*EXCERPT:*
Wichita State University is known for its iconic tulip beds across campus during the spring – especially around the beloved Millie the millipede statue near the Ulrich Museum of Art.
But to make that happen, the university’s landscaping crew begins its work on the tulip beds in October.
“So this year we’re planting just over 9,000 bulbs,” said Lowell Kaufman, a landscape supervisor at WSU.
To get the tulips lined up in a pattern, the crew pounds stakes into the ground and threads strings across them to set up a grid.
Before the crew even gets to this point, it has to pull and preserve some of the native plants the crew tended to during the summer. Then, the crew tills the garden bed and moistens it for planting.
“It's about a … probably six-week process between when we start pulling stuff out to finish tulip planting, depending on the weather,” Kaufman said.
Tulips on Wichita State’s campus have been a tradition since the 1970s. Planting the bulbs in October allows time for the bulbs to root.
“It's kind of like a seasonal cue to the bulb to say like, ‘Hey, … you've made it through the winter, now it's warming up, it's time for you to put on your blooms,’” said Cass Standley, a member of the landscaping crew.
Different areas of campus have their own traditional tulip colors. Red tulips are always planted around Millie; yellow for some of the entrances onto campus, which also happens to be one of the school colors.
But the crew also likes to find different varieties to try from its supplier in Holland.
“We know which ones do well where,” Kaufman said, “but … we're trying out a couple of new varieties this year.”
Experimenting and learning is part of the job. Most of the people helping to plant near the entrances this year are new, including Standley.
“I was working an office job, and I was like, ‘Man, I kind of just want to be outside. I want to like, be active and spend more time … around plants, around nature,’” Standley said.
Standley is a graduate of Wichita State with a degree in strategic communications.
“As someone who went to school here, that was one of the things that stuck with me was … all the plants, like the landscaping is always so beautiful,” she said. “And so, I think I even said that in my interview, that that was one of the things that drew me here was I just remember how good it looked. And I want to work with plants.”
Dallas Bowman works alongside Kaufman and Standley. She said she’s only been on the job for a couple of months. Before joining the landscaping team, she was stationed at McConnell Air Force Base.
“It's kind of therapeutic working with the plants,” Bowman said. “I mean, I kind of felt like I was a little dumb at first because they're like, ‘Put it by the hosta.’ I'm like, ‘What's a hosta?’ They're like, ‘This plant right here.’”
Bowman’s parents were also in the military, which means she lived in several different states and countries growing up. She said working with the tulips reminds her of those times.
“I actually grew up in Europe, I was a military brat,” Bowman said. “So we did go see the tulips in bloom on vacation one time, and there's like … a deep red (tulip) and that just kind of reminds me a little bit of home because I'm from New Mexico. So, like the deep red sunsets over the mountainside.”
As for Kaufman, he’s been with the university for years. He said the newer faces and people he works with have an impact.
“When the new students come on campus, it's like it's a new world to them. And it's fun to see,” he said.
“I guess … as I get older, it makes me feel younger being around … young people that are probably like grandkids, for sure, maybe even great-grandkids age almost.”

*WORK TO BE COMPLETED:*
Echo the part of the article on Wichita State's tulip planting that runs from "Standley is a" down to "Air Force Base.", word for word.

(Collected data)

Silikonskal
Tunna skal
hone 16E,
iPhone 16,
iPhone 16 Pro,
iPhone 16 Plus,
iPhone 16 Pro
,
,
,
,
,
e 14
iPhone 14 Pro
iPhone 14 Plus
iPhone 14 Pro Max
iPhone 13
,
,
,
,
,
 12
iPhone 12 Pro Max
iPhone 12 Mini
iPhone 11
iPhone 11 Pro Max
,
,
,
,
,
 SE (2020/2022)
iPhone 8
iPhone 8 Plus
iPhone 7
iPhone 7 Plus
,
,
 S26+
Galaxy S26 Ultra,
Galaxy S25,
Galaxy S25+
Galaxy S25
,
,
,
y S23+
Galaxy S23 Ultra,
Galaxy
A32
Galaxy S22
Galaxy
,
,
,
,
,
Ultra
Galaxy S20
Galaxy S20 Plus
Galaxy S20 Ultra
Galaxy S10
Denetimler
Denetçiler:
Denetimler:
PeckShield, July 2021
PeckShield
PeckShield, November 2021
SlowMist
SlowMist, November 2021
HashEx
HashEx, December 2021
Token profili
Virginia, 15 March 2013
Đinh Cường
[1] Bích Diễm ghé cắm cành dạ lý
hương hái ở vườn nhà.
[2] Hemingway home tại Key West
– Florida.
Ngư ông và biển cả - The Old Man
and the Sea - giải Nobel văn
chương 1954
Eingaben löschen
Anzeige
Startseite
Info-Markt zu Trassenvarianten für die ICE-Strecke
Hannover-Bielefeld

...

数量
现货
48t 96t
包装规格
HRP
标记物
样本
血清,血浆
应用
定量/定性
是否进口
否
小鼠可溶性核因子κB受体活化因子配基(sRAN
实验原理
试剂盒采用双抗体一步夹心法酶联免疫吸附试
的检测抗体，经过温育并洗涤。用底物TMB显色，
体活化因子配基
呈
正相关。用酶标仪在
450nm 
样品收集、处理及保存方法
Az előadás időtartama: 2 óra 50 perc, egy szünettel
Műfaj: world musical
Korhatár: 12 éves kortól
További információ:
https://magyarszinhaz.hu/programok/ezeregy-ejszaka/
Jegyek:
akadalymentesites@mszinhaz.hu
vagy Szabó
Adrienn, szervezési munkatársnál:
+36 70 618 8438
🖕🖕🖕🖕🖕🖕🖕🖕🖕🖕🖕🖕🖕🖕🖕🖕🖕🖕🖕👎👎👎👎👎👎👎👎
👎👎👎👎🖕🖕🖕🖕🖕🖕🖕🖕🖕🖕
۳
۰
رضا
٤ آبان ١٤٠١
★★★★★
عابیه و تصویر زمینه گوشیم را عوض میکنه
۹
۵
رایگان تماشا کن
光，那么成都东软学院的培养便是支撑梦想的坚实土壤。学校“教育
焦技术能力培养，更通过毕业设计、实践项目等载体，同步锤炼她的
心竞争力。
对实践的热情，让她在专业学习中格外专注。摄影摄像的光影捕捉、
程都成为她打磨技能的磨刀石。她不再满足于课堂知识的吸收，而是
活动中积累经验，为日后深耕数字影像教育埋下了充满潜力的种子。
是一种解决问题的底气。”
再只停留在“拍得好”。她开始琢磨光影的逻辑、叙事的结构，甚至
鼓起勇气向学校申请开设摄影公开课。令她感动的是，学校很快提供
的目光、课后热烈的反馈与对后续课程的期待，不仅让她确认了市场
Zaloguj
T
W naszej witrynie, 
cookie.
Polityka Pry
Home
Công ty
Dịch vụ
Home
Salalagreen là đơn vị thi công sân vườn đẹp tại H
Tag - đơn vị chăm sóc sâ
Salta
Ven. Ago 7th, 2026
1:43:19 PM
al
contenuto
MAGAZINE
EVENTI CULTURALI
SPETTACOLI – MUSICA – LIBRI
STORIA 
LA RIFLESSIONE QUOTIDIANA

*PROBLEM SOLUTION:*
Standley is a graduate of Wichita State with a degree in strategic communications.
“As someone who went to school here, that was one of the things that stuck with me was … all the plants, like the landscaping is always so beautiful,” she said. “And so, I think I even said that in my interview, that that was one of the things that drew me here was I just remember how good it looked. And I want to work with plants.”
Dallas Bowman works alongside Kaufman and Standley. She said she’s only been on the job for a couple of months. Before joining the landscaping team, she was stationed at McConnell Air Force Base.